Journal of Nanomedicine & Nanotechnology

Preparation of ultrasmall monodisperse upconversion nanocrystals and their size control using an intensified heat treatment process

22^nd International Conference and Expo on Nanoscience and Molecular Nanotechnology

November 06-08, 2017 | Frankfurt, Germany

Alireza Kavand, Christophe A Serra, Delphine Chan-Seng, Nicolas Anton and Thierry Vandamme

Université de Strasbourg, France

Scientific Tracks Abstracts: J Nanomed Nanotechnol

Abstract:

This presentation will show a simple and efficient method to produce ultrasmall hexagonal-phase upconversion nanocrystals (UCNCs) to be used as luminescent labels for biomedical applications. Preparation of nanosized hexagonal-phase UCNCs is a great challenge but many methods have been reported to synthesize efficiently UCNCs in the size range 15 to 50 nm. One of the easiest and most convenient approach is the co-precipitation method that involves nucleation (precipitation step) and growth of particles (heat treatment step). In the case of the synthesis of ultrasmall UCNCs (sub-10 nm), some researchers have used lanthanide dopant while others have changed some operating parameters to achieve a rapid nucleation rate such as different mixed ligands, shorten heat treatment time etc.
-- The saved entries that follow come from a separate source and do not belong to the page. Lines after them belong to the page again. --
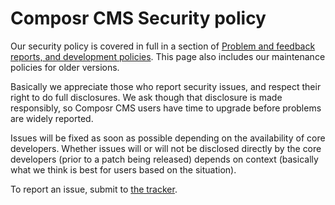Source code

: # Composr CMS Security policy #

Our security policy is covered in full in a section of [Problem and feedback reports, and development policies](https://composr.app/docs/tut-software-feedback.htm). This page also includes our maintenance policies for older versions.

Basically we appreciate those who report security issues, and respect their right to do full disclosures. We ask though that disclosure is made responsibly, so Composr CMS users have time to upgrade before problems are widely reported.

Issues will be fixed as soon as possible depending on the availability of core developers. Whether issues will or will not be disclosed directly by the core developers (prior to a patch being released) depends on context (basically what we think is best for users based on the situation).

To report an issue, submit to [the tracker](https://composr.app/report-issue.htm).
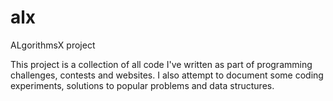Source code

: alx
===

ALgorithmsX project

This project is a collection of all code I've written as part of programming challenges, contests and websites. I also attempt to document some coding experiments, solutions to popular problems and data structures.
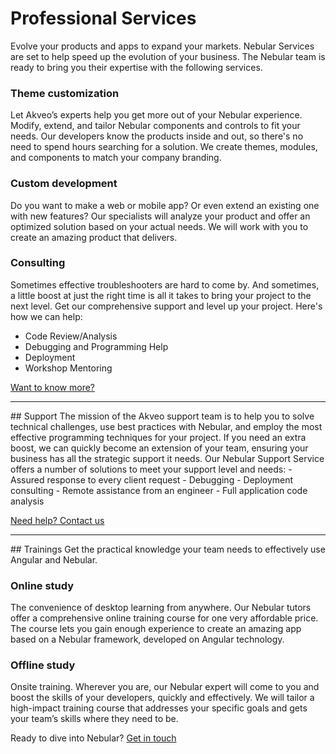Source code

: # Professional Services
Evolve your products and apps to expand your markets. Nebular Services are set to help speed up the evolution of your business. 
The Nebular team is ready to bring you their expertise with the following services.

### Theme customization
Let Akveo’s experts help you get more out of your Nebular experience. Modify, extend, and tailor Nebular components and controls to fit your needs. Our developers know the products inside and out, so there's no need to spend hours searching for a solution. We create themes, modules, and components to match your company branding.

### Custom development
Do you want to make a web or mobile app? Or even extend an existing one with new features?
Our specialists will analyze your product and offer an optimized solution based on your actual needs. We will work with you to create an amazing product that delivers.

### Consulting
Sometimes effective troubleshooters are hard to come by. And sometimes, a little boost at just the right time is all it takes to bring your project to the next level. Get our comprehensive support and level up your project. Here's how we can help:
- Code Review/Analysis 
- Debugging and Programming Help
- Deployment 
- Workshop Mentoring
 
<a href="https://hubs.ly/H0n4DhM0">Want to know more?</a>

<hr>
## Support
The mission of the Akveo support team is to help you to solve technical challenges, use best practices with Nebular, and employ the most effective programming techniques for your project. If you need an extra boost, we can quickly become an extension of your team, ensuring your business has all the strategic support it needs. Our Nebular Support Service offers a number of solutions to meet your support level and needs:
- Assured response to every client request
- Debugging
- Deployment consulting
- Remote assistance from an engineer 
- Full application code analysis 

<a href="https://hubs.ly/H0n4D2Y0">Need help? Contact us</a>


<hr>
## Trainings
Get the practical knowledge your team needs to effectively use Angular and Nebular. 
 
### Online study
The convenience of desktop learning from anywhere. Our Nebular tutors offer a comprehensive online training course for one very affordable price. The course lets you gain enough experience to create an amazing app based on a Nebular framework, developed on Angular technology.

### Offline study
Onsite training. Wherever you are, our Nebular expert will come to you and boost the skills of your developers, quickly and effectively. We will tailor a high-impact training course that addresses your specific goals and gets your team’s skills where they need to be.

Ready to dive into Nebular? <a href="https://hubs.ly/H0n4D550">Get in touch</a>
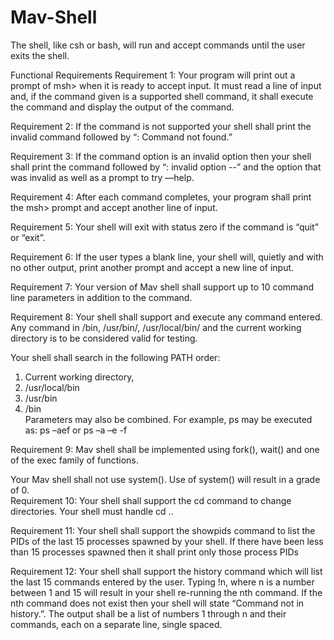 # Mav-Shell
The shell, like csh or bash, will run and accept commands until the user exits the shell.

Functional Requirements 
Requirement 1: Your program will print out a prompt of msh> when it is ready to 
accept input. It must read a line of input and, if the command given is a supported shell 
command, it shall execute the command and display the output of the command.

Requirement 2: If the command is not supported your shell shall print the invalid 
command followed by “: Command not found.”

Requirement 3: If the command option is an invalid option then your shell shall print 
the command followed by “: invalid option --” and the option that was invalid as 
well as a prompt to try —help.

Requirement 4: After each command completes, your program shall print the msh> 
prompt and accept another line of input.

Requirement 5: Your shell will exit with status zero if the command is “quit” or “exit”.

Requirement 6: If the user types a blank line, your shell will, quietly and with no other 
output, print another prompt and accept a new line of input.

Requirement 7: Your version of Mav shell shall support up to 10 command line 
parameters in addition to the command.

Requirement 8: Your shell shall support and execute any command entered. Any 
command in /bin, /usr/bin/, /usr/local/bin/ and the current working directory 
is to be considered valid for testing.

Your shell shall search in the following PATH order:  
  1. Current working directory,  
  2. /usr/local/bin 
  3. /usr/bin 
  4. /bin  
Parameters may also be combined. For example, ps may be executed as: ps –aef or ps 
–a –e -f

Requirement 9: Mav shell shall be implemented using fork(), wait() and one of the 
exec family of functions.

Your Mav shell shall not use system(). Use of system() will result in a grade of 0.  
Requirement 10: Your shell shall support the cd command to change directories. Your 
shell must handle cd ..

Requirement 11: Your shell shall support the showpids command to list the PIDs of 
the last 15 processes spawned by your shell. If there have been less than 15 processes 
spawned then it shall print only those process PIDs

Requirement 12: Your shell shall support the history command which will list the last 
15 commands entered by the user. Typing !n, where n is a number between 1 and 15 will
result in your shell re-running the nth command.  If the nth command does not exist then 
your shell will state “Command not in history.”.  The output shall be a list of 
numbers 1 through n and their commands, each on a separate line, single spaced. 
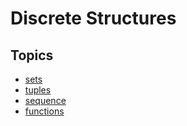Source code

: # Discrete Structures

## Topics

- [sets](./sets.md)
- [tuples](./tuple.md)
- [sequence](./sequence.md)
- [functions](./functions.md)
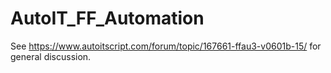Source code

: # AutoIT_FF_Automation

See https://www.autoitscript.com/forum/topic/167661-ffau3-v0601b-15/ for general discussion.
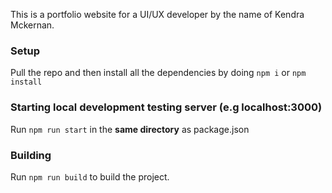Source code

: This is a portfolio website for a UI/UX developer by the name of Kendra Mckernan.

### Setup

Pull the repo and then install all the dependencies by doing
`npm i` or `npm install`

### Starting local development testing server (e.g localhost:3000)

Run `npm run start` in the **same directory** as package.json

### Building

Run `npm run build` to build the project.
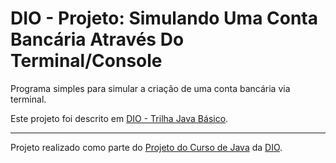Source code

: # DIO - Projeto: Simulando Uma Conta Bancária Através Do Terminal/Console

Programa simples para simular a criação de uma conta bancária via terminal.

Este projeto foi descrito em [DIO - Trilha Java Básico](https://github.com/digitalinnovationone/trilha-java-basico/tree/main/desafios/sintaxe).


---

Projeto realizado como parte do [Projeto do Curso de Java](https://web.dio.me/project/desafio-banco-terminal/learning/87b610ba-16af-4c26-9b9d-9b7a0db493d5) da [DIO](https://web.dio.me).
But these strategies induced the undesired effect of increasing the energy barrier between cubic phase and hexagonal phases. Herein we report on a modified heat treatment procedure to achieve monodisperse ultrasmall UCNCs in good yields. We used stainless steel microtubes with different inner diameters and lengths for the heat treatment step and compared the results with the standard batch method using a simple flask. Microtubes filled with the UCNCS nuclei solution were placed in a thermoregulated oven at (300°C) for 120 min. It was found that the sizes and properties of UCNCs were influenced by the type of heat treatment device (flask or microtube) which was never reported until now. Nanoparticles produced with the bigger tube (ID: 4083 µm) showed ultrasmall size (around 7 nm) and narrower size distribution (PDI 0.2), while the nanoparticles obtained using a smaller tube (ID: 876 µm) or produced with the flask showed bigger sizes about 700 nm and 50 nm respectively (PDI: 0.5 and 0.3). The length of the microtube was found not to affect significantly the particle size which is an important factor for future scale up. However, for the same formulation, the volume of the flask (5 and 21 mL) did affect quite noticeably the size of the UCNCs obtained (50 and 190 nm respectively). The presentation will aim also at introducing our latest results regarding the continuous-flow heat treatment in microtubes.

Biography :

Alireza Kavand obtained his BS degree in Chemistry from the University of Zanjan and his Master’s degree in Polymer Chemistry from the University of Tehran (Iran). Currently, he is a member of the CMP group as PhD student at Institute Charles Sadron (France). His current research interests are polymer synthesis based on peptide, microfluidic system and upconversion nanoparticles for drug delivery application.